Assigned task: Copy the items word for word from the very beginning through the line that contains "Rank the categories", and leave the pictures out of your copy.
-.-.-
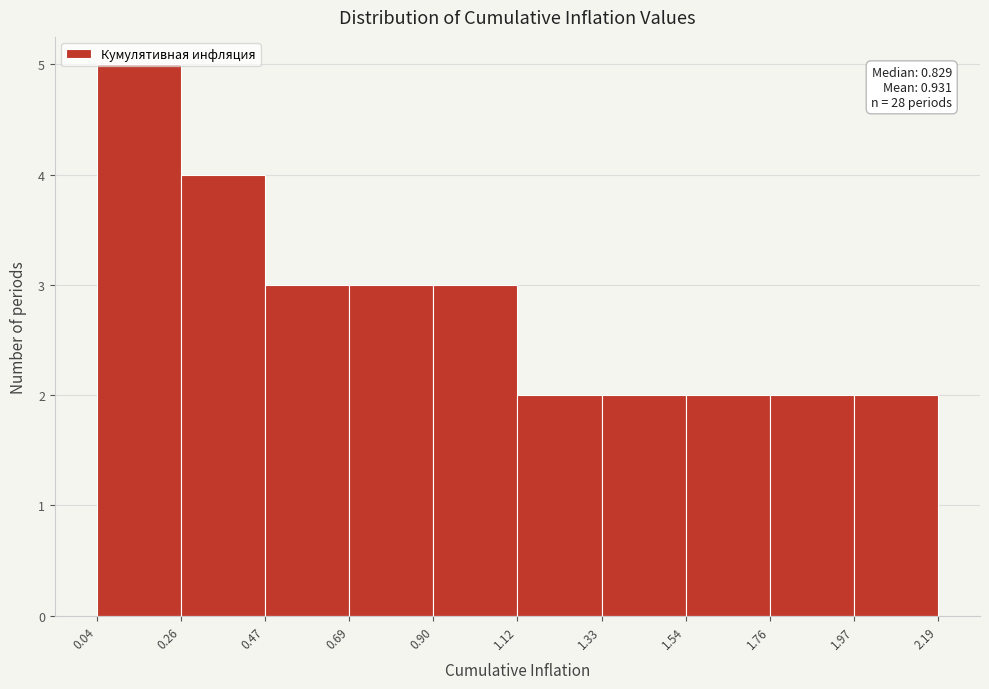

Which range on the x-axis has the tallest bar?

0.04 to 0.26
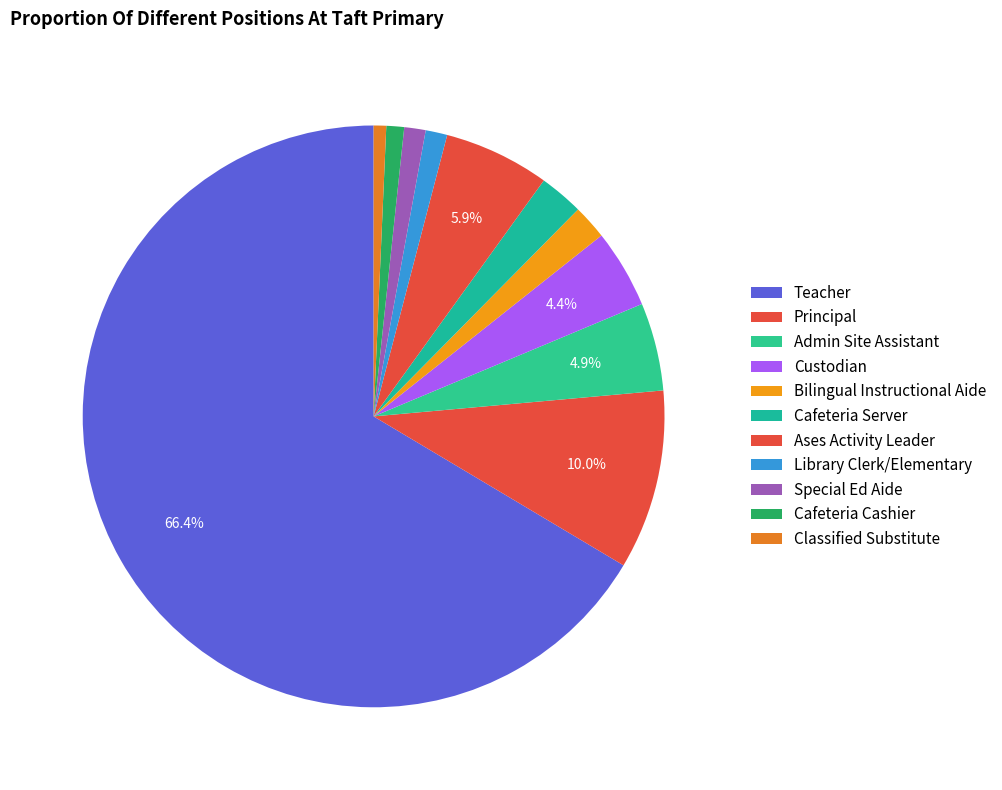

Rank the categories by value from lowest to highest.

Classified Substitute, Cafeteria Cashier, Special Ed Aide, Library Clerk/Elementary, Bilingual Instructional Aide, Cafeteria Server, Custodian, Admin Site Assistant, Ases Activity Leader, Principal, Teacher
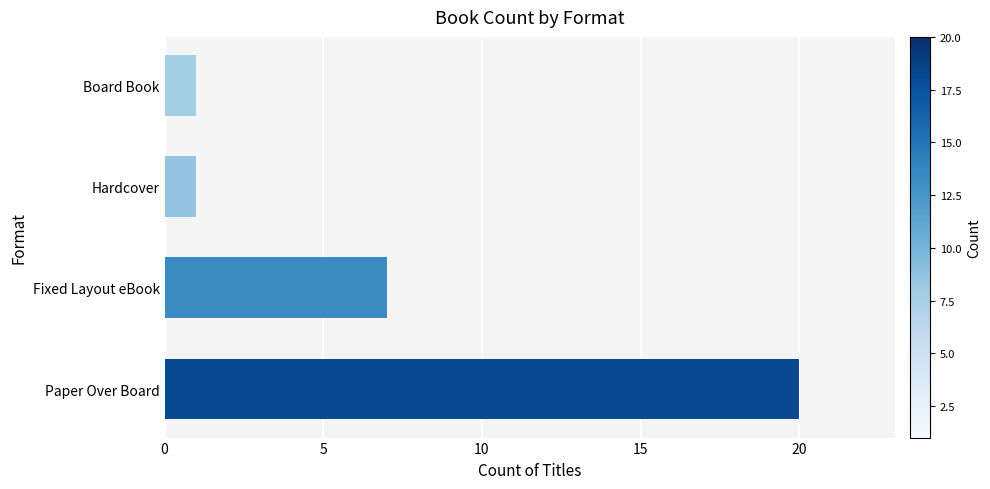

What value does the data have at Paper Over Board, to the nearest 5?

20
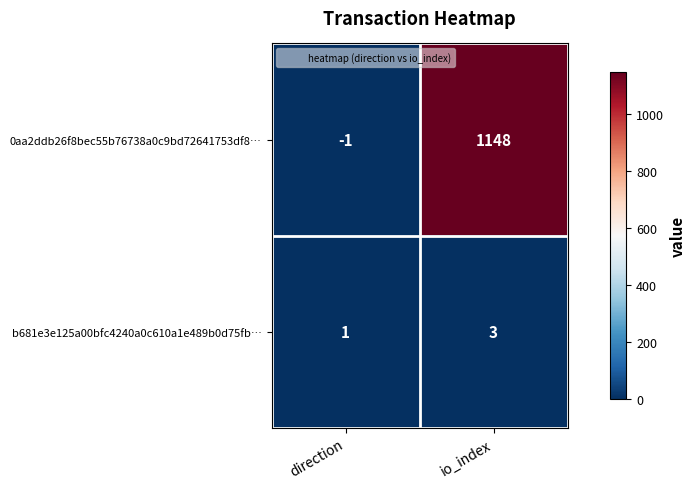

Which series has the largest total across all categories?

0aa2ddb26f8bec55b76738a0c9bd72641753df8…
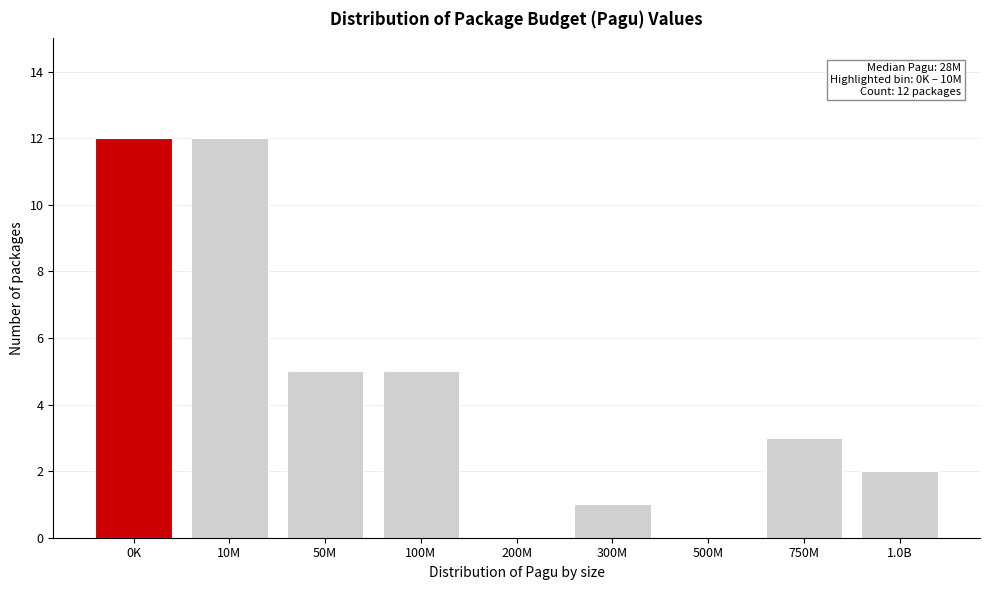

Reading left to right, what are all the values shown in this chart?

0K=12	10M=12	50M=5	100M=5	200M=0	300M=1	500M=0	750M=3	1.0B=2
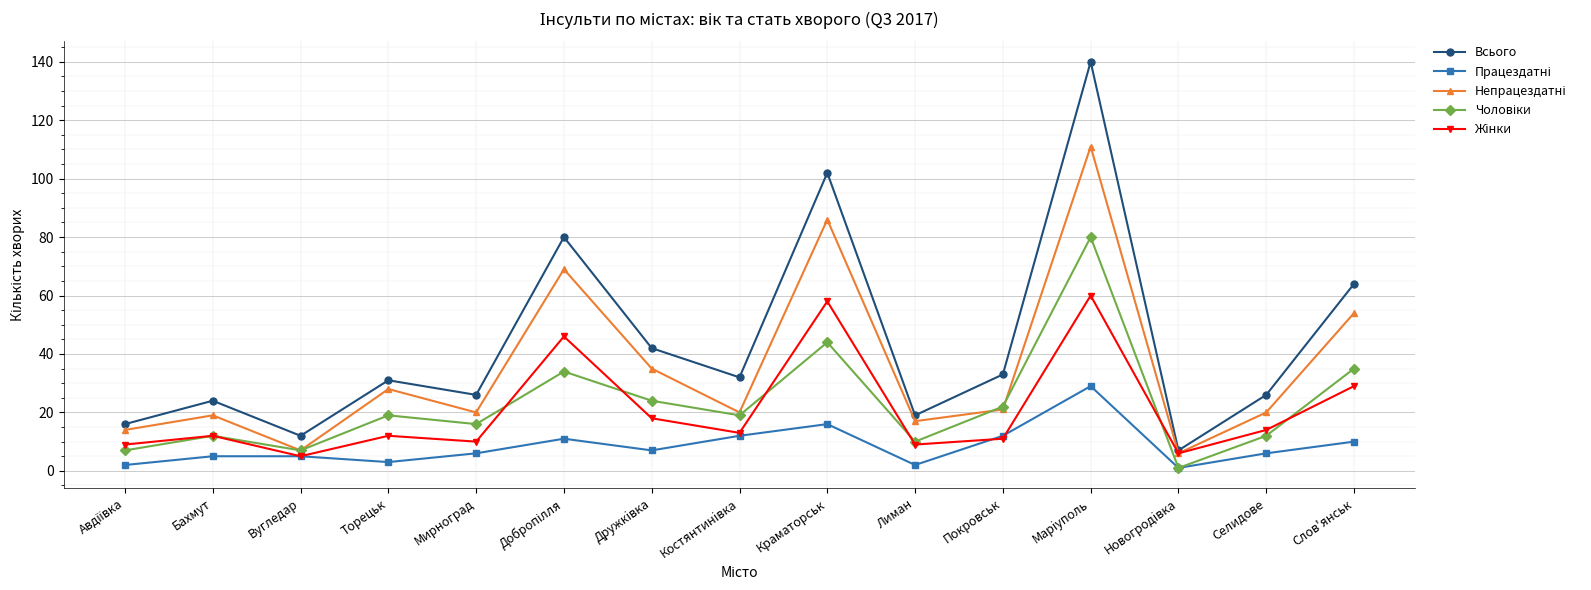

What is the label of the 5th point from the left?

Мирноград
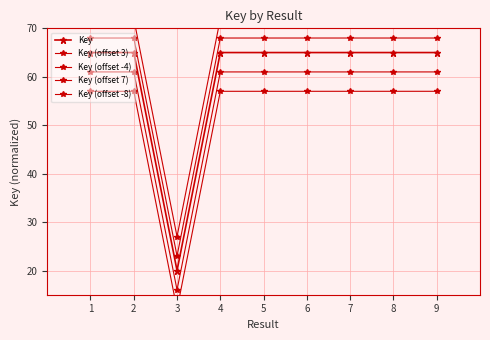

True or false: Key (offset -4) and Key (offset -8) cross at least once.

False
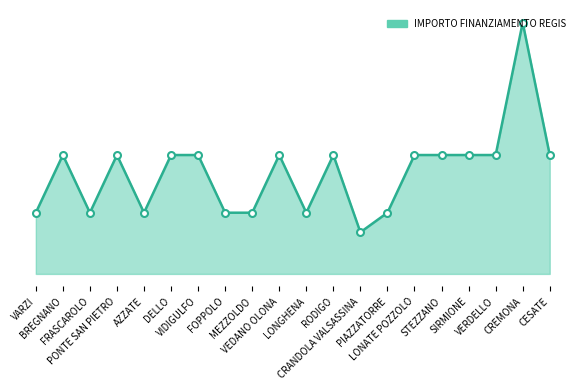

Does the chart display data point markers on the line(s)?

No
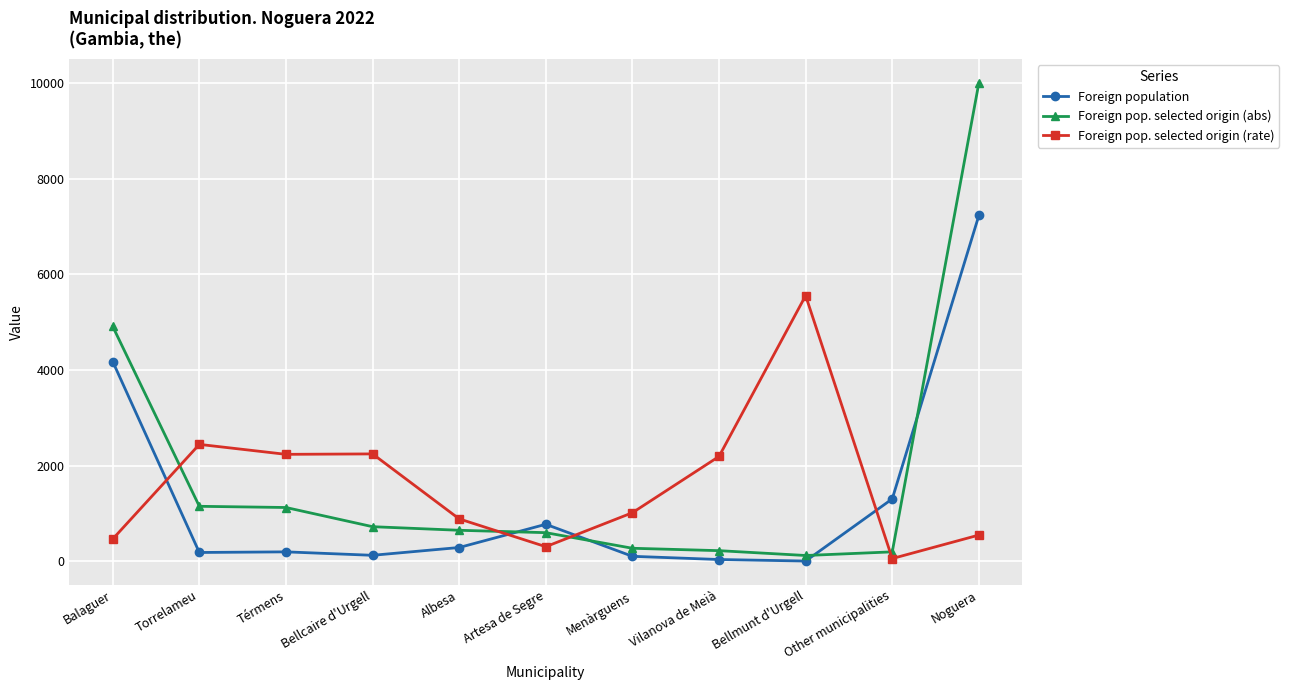

Is this an area chart (filled region under the line)?

No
-.-.-
Written solution:
Which range on the x-axis has the tallest bar?

0.04 to 0.26

Rank the categories by value from lowest to highest.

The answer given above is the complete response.